Israeli-American economist

Edi Karni (עדי קרני; born March 20, 1944, in Tel Aviv) is an Israeli born American economist and decision theorist. Karni is the Scott and Barbara Black Professor of Economics at Johns Hopkins University. He is a Fellow of the Econometric Society and an Economic Theory Fellow of the Society for the Advancement of Economic Theory.

He earned his B.A. in Economics and Political Science from The Hebrew University of Jerusalem, in 1965 and his Ph.D. from The University of Chicago, in 1971, under the supervision of Milton Friedman, Gary Becker and Stanley Fischer.
Karni began his academic career at Tel Aviv University in 1972, where he attained the rank of full professor. In 1976-77 he was a fellow at the Institute of Advanced Studies at the Hebrew University of Jerusalem. In 1982 he left Tel Aviv University for Johns Hopkins University. In the years 2013-2019 Karni was Distinguished professor at the Warwick Business School.

Karni's main contributions are in the fields of individual decision making under uncertainty, social choice theory and the economics of information.

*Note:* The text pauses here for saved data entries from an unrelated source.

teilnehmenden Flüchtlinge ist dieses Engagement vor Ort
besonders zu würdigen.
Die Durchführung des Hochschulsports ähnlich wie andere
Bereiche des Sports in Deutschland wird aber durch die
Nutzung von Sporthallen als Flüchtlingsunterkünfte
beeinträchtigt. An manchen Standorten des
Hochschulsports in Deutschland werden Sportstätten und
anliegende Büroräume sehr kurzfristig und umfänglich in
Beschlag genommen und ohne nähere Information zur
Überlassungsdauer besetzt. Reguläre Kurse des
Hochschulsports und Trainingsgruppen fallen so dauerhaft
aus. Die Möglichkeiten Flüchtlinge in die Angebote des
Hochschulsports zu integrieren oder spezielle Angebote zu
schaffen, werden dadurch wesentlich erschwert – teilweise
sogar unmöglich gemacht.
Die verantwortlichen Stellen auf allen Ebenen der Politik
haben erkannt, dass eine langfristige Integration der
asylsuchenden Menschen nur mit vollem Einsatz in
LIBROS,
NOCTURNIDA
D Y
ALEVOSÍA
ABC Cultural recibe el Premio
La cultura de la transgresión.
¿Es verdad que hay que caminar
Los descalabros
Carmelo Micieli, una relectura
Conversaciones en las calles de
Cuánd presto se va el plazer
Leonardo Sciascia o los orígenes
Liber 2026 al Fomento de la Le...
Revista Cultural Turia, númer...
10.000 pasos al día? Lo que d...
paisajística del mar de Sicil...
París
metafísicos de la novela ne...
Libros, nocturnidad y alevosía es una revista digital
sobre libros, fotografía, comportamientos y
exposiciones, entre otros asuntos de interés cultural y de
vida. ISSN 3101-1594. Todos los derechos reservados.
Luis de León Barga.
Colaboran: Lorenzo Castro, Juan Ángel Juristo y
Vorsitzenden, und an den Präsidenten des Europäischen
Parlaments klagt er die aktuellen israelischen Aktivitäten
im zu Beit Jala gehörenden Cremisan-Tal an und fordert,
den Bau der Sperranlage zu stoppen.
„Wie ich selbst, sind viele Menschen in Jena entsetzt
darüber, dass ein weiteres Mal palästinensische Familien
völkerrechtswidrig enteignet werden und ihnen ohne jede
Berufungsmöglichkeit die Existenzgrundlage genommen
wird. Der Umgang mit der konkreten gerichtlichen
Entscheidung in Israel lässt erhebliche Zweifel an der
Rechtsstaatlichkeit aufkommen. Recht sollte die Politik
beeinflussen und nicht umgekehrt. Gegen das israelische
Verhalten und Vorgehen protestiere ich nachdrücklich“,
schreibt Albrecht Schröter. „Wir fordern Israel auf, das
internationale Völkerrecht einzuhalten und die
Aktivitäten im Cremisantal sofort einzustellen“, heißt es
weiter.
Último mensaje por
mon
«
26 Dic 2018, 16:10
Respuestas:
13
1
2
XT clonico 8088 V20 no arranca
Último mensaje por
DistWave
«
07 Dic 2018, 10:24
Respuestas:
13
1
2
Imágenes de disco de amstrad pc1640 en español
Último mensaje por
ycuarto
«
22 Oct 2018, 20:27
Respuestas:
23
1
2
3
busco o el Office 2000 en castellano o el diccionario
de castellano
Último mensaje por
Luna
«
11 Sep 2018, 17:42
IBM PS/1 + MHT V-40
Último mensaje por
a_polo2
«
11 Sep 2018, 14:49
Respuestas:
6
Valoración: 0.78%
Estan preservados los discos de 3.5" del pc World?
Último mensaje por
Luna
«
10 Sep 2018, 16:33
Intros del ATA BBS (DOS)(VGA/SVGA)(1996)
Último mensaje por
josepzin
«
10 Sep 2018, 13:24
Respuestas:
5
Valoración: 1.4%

In the field of decision-making under uncertainty, he has worked on the measurement of risk aversion, the modeling state-dependent preferences and the definition of subjective probability, the modeling of awareness and awareness of unawareness and the introduction of the notion of ‘reverse Bayesianism’.
In the field of economics of information, Karni's contribution include the introduction of the notion of credence-quality goods and the explanation of the existence of fraud in competitive market to asymmetric information due to expert knowledge.
In the field of social choice theory Karni's contributions include the axiomatization and representation of individual behavior that is motivated, in part, by a sense of fairness and interpersonal comparisons of variations in well-being.